ASSIGNMENT:
If "Adressen" shows up in a line of the material, return that line.

RECORDS:
+--

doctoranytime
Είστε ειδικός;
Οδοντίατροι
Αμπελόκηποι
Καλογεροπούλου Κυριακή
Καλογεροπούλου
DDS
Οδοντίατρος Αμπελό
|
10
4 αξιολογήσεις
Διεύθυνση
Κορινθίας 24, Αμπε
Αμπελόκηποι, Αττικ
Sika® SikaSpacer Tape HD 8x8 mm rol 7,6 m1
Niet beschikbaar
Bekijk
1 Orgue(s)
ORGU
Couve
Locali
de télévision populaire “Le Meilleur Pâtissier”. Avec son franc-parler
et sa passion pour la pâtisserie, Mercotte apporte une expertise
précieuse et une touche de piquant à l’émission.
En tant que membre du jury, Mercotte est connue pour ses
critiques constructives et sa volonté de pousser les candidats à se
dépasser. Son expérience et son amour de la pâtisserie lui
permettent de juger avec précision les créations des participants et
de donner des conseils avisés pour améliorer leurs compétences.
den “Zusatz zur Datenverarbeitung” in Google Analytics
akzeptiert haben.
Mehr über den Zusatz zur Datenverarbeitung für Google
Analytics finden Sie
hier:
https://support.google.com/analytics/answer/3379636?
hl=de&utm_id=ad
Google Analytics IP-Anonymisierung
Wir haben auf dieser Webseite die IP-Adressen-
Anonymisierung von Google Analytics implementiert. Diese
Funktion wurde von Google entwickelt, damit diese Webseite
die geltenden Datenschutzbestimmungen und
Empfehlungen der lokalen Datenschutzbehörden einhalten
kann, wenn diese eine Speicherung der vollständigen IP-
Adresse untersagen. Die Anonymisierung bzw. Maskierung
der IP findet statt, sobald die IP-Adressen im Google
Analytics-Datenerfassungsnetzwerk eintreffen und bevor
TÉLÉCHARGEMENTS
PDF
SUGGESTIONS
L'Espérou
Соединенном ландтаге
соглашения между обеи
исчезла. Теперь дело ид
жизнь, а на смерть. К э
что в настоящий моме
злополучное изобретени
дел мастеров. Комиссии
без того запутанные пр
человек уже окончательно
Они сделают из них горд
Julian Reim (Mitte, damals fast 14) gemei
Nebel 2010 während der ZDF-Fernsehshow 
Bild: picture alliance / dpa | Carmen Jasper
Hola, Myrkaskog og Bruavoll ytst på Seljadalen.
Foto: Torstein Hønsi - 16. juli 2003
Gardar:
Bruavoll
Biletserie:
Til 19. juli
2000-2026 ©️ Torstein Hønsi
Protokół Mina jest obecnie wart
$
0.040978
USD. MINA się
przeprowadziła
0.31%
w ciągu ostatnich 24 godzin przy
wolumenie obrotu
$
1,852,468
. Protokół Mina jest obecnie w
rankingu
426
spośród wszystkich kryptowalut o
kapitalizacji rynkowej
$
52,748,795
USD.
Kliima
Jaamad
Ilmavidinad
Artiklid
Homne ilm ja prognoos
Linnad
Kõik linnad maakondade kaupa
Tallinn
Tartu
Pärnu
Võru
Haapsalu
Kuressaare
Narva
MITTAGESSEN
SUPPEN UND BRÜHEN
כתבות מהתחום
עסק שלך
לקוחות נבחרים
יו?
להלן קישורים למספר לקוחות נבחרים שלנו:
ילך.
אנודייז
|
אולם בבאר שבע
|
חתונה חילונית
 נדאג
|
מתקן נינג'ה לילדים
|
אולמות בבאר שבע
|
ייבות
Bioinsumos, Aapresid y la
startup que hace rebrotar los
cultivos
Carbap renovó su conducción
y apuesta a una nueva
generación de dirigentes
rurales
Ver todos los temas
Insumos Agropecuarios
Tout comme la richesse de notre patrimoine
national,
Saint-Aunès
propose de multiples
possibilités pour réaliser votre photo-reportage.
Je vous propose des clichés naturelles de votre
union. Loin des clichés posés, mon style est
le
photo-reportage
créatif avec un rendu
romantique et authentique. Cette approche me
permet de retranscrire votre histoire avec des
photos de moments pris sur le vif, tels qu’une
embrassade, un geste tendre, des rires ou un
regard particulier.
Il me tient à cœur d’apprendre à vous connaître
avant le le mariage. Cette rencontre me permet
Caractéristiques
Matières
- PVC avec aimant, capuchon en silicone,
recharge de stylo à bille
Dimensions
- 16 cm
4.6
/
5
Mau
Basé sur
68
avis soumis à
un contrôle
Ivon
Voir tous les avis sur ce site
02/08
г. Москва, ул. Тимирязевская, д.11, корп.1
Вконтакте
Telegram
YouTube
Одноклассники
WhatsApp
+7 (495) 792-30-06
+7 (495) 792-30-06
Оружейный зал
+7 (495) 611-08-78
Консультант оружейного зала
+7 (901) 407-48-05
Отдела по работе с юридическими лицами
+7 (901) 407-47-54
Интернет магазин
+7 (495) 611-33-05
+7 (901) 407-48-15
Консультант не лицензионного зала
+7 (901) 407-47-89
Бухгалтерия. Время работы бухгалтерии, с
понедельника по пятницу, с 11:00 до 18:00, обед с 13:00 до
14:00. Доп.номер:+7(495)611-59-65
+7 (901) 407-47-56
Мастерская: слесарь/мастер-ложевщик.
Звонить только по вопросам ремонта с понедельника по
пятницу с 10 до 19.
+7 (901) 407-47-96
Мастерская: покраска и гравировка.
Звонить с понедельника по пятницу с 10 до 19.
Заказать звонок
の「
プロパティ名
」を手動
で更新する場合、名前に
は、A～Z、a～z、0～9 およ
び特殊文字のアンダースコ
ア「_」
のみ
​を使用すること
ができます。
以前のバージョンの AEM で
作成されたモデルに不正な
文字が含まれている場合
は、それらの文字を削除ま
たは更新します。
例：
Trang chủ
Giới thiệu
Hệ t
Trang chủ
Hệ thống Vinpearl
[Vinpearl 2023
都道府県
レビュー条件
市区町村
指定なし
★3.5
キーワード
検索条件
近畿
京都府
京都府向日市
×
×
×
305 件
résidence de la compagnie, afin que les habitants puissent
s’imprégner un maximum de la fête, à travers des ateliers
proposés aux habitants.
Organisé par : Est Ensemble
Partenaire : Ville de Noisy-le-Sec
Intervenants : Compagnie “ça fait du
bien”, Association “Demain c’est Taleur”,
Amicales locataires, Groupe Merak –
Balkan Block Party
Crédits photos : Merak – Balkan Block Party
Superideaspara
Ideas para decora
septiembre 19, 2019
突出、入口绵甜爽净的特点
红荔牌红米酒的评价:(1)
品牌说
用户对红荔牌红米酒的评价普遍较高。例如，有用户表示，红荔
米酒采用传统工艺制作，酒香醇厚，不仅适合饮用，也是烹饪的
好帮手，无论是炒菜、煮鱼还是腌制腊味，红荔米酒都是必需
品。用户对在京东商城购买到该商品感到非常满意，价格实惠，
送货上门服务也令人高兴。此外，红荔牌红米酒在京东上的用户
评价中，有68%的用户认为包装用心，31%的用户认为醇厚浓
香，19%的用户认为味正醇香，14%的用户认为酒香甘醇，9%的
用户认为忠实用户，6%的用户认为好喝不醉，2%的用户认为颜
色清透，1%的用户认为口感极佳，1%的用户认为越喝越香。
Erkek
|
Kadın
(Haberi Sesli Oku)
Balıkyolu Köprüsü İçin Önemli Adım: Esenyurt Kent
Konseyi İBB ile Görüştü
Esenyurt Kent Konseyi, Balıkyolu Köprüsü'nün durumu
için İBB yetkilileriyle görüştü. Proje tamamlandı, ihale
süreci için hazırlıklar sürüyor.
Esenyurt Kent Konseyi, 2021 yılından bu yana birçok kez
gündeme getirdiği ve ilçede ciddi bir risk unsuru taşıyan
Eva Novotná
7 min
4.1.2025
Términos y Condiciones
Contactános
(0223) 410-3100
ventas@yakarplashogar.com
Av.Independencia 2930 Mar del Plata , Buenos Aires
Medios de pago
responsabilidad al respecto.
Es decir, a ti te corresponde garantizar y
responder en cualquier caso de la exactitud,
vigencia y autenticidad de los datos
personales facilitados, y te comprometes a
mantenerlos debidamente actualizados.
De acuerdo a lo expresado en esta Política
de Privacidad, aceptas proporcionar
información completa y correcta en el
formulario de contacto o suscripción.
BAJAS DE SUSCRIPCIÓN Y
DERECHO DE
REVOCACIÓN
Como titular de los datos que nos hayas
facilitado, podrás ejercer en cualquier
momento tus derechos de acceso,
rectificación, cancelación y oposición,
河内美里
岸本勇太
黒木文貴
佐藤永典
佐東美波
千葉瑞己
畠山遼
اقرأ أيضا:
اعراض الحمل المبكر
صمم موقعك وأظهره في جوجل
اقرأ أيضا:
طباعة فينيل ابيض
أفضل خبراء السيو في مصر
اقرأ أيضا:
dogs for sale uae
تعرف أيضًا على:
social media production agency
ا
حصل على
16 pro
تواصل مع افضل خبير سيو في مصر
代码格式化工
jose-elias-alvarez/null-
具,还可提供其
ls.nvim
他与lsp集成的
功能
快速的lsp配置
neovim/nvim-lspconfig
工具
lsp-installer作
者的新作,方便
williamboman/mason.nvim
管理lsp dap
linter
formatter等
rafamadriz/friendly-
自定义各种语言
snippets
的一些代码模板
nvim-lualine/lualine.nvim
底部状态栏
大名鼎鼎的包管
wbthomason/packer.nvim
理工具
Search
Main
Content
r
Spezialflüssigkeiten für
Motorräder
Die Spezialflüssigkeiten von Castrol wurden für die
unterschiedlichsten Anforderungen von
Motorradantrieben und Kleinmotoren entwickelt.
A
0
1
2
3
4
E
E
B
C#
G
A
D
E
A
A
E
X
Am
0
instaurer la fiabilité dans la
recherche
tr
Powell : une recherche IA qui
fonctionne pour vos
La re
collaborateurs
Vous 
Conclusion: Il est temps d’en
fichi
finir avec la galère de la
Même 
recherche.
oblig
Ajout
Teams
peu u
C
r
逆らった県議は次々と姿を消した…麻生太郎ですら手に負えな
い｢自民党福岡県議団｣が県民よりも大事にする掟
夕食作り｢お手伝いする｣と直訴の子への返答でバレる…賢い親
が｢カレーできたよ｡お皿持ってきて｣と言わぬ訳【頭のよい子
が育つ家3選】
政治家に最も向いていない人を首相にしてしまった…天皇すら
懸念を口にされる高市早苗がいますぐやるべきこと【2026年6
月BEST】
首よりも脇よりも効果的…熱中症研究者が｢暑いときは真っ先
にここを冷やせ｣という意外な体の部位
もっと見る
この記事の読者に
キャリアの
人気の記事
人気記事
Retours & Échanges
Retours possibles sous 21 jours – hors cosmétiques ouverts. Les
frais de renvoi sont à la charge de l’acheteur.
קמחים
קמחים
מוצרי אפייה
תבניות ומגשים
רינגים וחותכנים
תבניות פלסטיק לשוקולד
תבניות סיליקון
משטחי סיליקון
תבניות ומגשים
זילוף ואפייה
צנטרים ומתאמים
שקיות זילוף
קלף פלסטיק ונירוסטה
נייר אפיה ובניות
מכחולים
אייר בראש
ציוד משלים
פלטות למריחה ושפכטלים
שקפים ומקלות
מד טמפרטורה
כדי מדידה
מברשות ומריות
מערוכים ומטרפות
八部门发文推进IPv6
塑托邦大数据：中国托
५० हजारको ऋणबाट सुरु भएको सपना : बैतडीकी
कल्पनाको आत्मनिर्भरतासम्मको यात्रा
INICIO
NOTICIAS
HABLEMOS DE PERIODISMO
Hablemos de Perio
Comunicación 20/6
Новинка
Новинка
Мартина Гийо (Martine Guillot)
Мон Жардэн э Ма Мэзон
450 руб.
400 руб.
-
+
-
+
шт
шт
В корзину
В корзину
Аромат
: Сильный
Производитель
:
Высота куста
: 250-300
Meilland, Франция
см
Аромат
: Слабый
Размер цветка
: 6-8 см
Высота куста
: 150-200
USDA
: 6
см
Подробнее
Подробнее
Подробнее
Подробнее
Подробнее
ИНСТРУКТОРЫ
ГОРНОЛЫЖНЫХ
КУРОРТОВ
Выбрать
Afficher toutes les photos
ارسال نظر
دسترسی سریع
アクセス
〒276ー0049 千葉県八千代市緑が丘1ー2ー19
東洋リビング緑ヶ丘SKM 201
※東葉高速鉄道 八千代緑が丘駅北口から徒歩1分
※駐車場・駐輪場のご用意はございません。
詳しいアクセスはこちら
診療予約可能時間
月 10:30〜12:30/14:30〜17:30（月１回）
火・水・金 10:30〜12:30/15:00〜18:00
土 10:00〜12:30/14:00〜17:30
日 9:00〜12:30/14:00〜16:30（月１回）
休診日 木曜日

+--

RESULT BELOW:
Wir haben auf dieser Webseite die IP-Adressen-
der IP findet statt, sobald die IP-Adressen im Google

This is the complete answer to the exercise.